>> Begin MATERIALS PROVIDED

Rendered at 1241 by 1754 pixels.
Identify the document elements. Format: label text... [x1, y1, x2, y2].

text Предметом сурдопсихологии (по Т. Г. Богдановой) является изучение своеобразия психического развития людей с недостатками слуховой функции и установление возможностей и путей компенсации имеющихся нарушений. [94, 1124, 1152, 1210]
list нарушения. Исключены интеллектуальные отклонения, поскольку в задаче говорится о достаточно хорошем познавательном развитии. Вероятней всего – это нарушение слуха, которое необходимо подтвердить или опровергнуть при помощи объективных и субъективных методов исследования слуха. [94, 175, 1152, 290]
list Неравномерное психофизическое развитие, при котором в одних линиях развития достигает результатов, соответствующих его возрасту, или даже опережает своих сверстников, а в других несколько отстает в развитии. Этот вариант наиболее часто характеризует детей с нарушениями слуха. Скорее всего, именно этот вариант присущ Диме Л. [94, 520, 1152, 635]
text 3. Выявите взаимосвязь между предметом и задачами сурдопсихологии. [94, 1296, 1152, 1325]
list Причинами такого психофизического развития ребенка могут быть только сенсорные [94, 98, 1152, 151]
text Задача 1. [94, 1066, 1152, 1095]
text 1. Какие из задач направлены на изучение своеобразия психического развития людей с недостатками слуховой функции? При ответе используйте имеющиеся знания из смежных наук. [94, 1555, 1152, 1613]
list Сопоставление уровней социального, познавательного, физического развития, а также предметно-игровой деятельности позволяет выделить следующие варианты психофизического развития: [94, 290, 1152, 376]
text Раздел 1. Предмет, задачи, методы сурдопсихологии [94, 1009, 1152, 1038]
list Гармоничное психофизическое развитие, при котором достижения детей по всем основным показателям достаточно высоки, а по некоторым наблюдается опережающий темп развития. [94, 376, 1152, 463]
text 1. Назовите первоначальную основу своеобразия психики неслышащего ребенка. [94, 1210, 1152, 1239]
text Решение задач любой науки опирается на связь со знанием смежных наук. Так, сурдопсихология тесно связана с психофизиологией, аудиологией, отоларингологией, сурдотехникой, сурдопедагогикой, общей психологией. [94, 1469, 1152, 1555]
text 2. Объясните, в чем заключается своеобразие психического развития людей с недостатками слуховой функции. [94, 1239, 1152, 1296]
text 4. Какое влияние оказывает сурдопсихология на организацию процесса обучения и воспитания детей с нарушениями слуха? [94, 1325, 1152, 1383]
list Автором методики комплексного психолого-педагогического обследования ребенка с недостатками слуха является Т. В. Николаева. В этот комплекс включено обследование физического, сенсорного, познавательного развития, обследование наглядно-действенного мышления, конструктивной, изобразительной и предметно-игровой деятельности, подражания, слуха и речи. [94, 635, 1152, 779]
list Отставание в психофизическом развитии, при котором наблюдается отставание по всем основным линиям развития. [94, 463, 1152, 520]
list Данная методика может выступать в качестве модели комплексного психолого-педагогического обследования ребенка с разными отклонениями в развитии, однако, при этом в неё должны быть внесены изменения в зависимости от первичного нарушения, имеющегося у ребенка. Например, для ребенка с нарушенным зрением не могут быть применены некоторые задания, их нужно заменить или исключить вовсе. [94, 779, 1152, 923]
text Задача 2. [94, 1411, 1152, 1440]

>> End MATERIALS PROVIDED

TASK INSTRUCTIONS> Turn each line of the entry above into a numbered list, leaving out any blank lines.

ANSWER TO THE PROBLEM>
1. Rendered at 1241 by 1754 pixels.
2. Identify the document elements. Format: label text... [x1, y1, x2, y2].
3. text Предметом сурдопсихологии (по Т. Г. Богдановой) является изучение своеобразия психического развития людей с недостатками слуховой функции и установление возможностей и путей компенсации имеющихся нарушений. [94, 1124, 1152, 1210]
4. list нарушения. Исключены интеллектуальные отклонения, поскольку в задаче говорится о достаточно хорошем познавательном развитии. Вероятней всего – это нарушение слуха, которое необходимо подтвердить или опровергнуть при помощи объективных и субъективных методов исследования слуха. [94, 175, 1152, 290]
5. list Неравномерное психофизическое развитие, при котором в одних линиях развития достигает результатов, соответствующих его возрасту, или даже опережает своих сверстников, а в других несколько отстает в развитии. Этот вариант наиболее часто характеризует детей с нарушениями слуха. Скорее всего, именно этот вариант присущ Диме Л. [94, 520, 1152, 635]
6. text 3. Выявите взаимосвязь между предметом и задачами сурдопсихологии. [94, 1296, 1152, 1325]
7. list Причинами такого психофизического развития ребенка могут быть только сенсорные [94, 98, 1152, 151]
8. text Задача 1. [94, 1066, 1152, 1095]
9. text 1. Какие из задач направлены на изучение своеобразия психического развития людей с недостатками слуховой функции? При ответе используйте имеющиеся знания из смежных наук. [94, 1555, 1152, 1613]
10. list Сопоставление уровней социального, познавательного, физического развития, а также предметно-игровой деятельности позволяет выделить следующие варианты психофизического развития: [94, 290, 1152, 376]
11. text Раздел 1. Предмет, задачи, методы сурдопсихологии [94, 1009, 1152, 1038]
12. list Гармоничное психофизическое развитие, при котором достижения детей по всем основным показателям достаточно высоки, а по некоторым наблюдается опережающий темп развития. [94, 376, 1152, 463]
13. text 1. Назовите первоначальную основу своеобразия психики неслышащего ребенка. [94, 1210, 1152, 1239]
14. text Решение задач любой науки опирается на связь со знанием смежных наук. Так, сурдопсихология тесно связана с психофизиологией, аудиологией, отоларингологией, сурдотехникой, сурдопедагогикой, общей психологией. [94, 1469, 1152, 1555]
15. text 2. Объясните, в чем заключается своеобразие психического развития людей с недостатками слуховой функции. [94, 1239, 1152, 1296]
16. text 4. Какое влияние оказывает сурдопсихология на организацию процесса обучения и воспитания детей с нарушениями слуха? [94, 1325, 1152, 1383]
17. list Автором методики комплексного психолого-педагогического обследования ребенка с недостатками слуха является Т. В. Николаева. В этот комплекс включено обследование физического, сенсорного, познавательного развития, обследование наглядно-действенного мышления, конструктивной, изобразительной и предметно-игровой деятельности, подражания, слуха и речи. [94, 635, 1152, 779]
18. list Отставание в психофизическом развитии, при котором наблюдается отставание по всем основным линиям развития. [94, 463, 1152, 520]
19. list Данная методика может выступать в качестве модели комплексного психолого-педагогического обследования ребенка с разными отклонениями в развитии, однако, при этом в неё должны быть внесены изменения в зависимости от первичного нарушения, имеющегося у ребенка. Например, для ребенка с нарушенным зрением не могут быть применены некоторые задания, их нужно заменить или исключить вовсе. [94, 779, 1152, 923]
20. text Задача 2. [94, 1411, 1152, 1440]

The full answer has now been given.